Da domenica 1 e lunedi 2 settembre doppiette in azioni in 16 regioni italiane, per le preaperture della stagione venatoria: nel mirino gazze, ghiandaie, cornacchie grige, colombacci, quaglie, alzavole e marzaiole ma anche lo storno “in deroga” (Toscana e alcune province lombarde) e, soprattutto, la tortora selvatica, una specie in cattivo stato di conservazione, classificata come “Spec 1’” (ossia minacciata a livello globale) e inserita nella categoria “Vulnerabile’” dalla Lista rossa europea.
A renderlo noto è la Lipu-BirdLife Italia: nonostante sia uno strumento di deroga, del tutto facoltativo, da usare dunque con molta cautela, le regioni ricorrono abitualmente alla preapertura della caccia, a volte su specie a stato di conservazione negativo come la tortora selvatica.

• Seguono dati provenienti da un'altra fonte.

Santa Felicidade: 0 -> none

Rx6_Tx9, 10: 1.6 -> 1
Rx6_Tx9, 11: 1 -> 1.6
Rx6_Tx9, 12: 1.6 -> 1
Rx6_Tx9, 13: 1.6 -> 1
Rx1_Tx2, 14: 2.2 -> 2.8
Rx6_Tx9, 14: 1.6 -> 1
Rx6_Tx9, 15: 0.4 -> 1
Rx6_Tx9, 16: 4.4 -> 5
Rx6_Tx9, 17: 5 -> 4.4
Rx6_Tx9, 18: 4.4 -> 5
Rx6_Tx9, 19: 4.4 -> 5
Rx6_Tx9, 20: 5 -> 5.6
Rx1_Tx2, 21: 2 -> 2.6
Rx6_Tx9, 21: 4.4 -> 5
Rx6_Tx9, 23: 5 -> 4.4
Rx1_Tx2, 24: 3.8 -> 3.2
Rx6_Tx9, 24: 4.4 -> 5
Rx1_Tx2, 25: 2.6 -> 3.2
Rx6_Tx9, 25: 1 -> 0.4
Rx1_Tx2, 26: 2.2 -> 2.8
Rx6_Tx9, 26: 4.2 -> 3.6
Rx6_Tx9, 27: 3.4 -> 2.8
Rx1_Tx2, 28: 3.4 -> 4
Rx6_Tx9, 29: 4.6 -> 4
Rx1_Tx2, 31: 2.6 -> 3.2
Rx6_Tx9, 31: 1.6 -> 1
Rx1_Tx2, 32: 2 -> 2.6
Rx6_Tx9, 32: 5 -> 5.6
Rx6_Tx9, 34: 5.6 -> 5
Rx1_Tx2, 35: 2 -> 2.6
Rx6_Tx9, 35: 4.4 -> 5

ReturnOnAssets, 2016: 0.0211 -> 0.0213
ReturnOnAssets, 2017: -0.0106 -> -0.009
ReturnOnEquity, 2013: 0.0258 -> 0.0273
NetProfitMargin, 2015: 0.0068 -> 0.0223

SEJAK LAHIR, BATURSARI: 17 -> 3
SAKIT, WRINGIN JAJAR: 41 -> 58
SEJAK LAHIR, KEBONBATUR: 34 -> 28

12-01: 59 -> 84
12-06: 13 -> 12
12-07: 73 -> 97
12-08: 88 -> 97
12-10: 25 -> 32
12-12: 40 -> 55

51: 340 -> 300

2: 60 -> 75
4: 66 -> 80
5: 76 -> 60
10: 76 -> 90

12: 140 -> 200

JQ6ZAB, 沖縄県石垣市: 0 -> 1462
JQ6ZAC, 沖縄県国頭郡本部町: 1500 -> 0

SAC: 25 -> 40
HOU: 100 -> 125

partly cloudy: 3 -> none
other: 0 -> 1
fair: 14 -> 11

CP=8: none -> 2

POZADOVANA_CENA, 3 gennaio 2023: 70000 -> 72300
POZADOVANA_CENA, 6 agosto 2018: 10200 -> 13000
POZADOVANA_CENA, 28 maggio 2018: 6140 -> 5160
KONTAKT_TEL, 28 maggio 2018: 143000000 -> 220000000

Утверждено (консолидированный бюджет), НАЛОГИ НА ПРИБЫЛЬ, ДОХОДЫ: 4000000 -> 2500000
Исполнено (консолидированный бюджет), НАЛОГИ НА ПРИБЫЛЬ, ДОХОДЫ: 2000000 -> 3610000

La tortora selvatica sarà cacciabile in Basilicata, Calabria, Marche, Puglia, Sicilia e Sardegna, sfidando le precise indicazioni europee di non cacciare la specie per salvaguardarne la popolazione che frequenta la “flyway” (o via di migrazione) dell’Europa orientale.
Su molte regioni sono intervenute la Lipu e il coordinamento delle associazioni, con ricorsi al Tar come quelli che hanno portato alla sospensione, lo scorso 20 agosto, della caccia alla tortora in Veneto, il 24 agosto delle preaperture in Campania e due giorni fa della preapertura alla tortora in Umbria.
Le preaperture della stagione venatoria, previste dall’articolo 18, comma 2, della legge 157/92, colpiranno 14 specie, 5 delle quali (tra cui la tortora selvatica, oltre a quaglia, marzaiola, beccaccino e germano reale) classificate come “Spec” 2 (stato di conservazione cattivo e concentrate in Europa) o “Spec 3” (stato di conservazione cattivo e non concentrate in Europa) e per le quali dunque servirebbero importanti politiche di conservazione.
“Nell’anno più caldo della storia, in piena crisi ambientale, siccità e crisi della biodiversità – dichiara Giovanni Albarella, responsabile Antibracconaggio e Attività venatoria della Lipu – buon senso avrebbe voluto che la caccia in preapertura venisse sospesa in tutto il paese. Comunque, ai ricorsi presentati si aggiungeranno nuove segnalazioni alla Commissione europea, che vede la caccia italiana sotto osservazione con una procedura di infrazione e una procedura Pilot, la quale potrebbe presto trasformarsi anch’essa in infrazione.
“Quest’ultima contesta all’Italia, e a molte sue regioni – prosegue Albarella – vari elementi quali l’esercizio venatorio durante la migrazione pre-riproduttiva, oltre che la caccia su specie in cattivo stato di conservazione in assenza di piani di gestione o con piani di gestione non efficacemente applicati, nonché lo scarso impegno dell’Italia a fronteggiare il bracconaggio.
“Forse solo con una nuova condanna da parte della Corte di Giustizia – conclude Albarella – la caccia italiana potrebbe riportarsi nell’alveo della legalità”.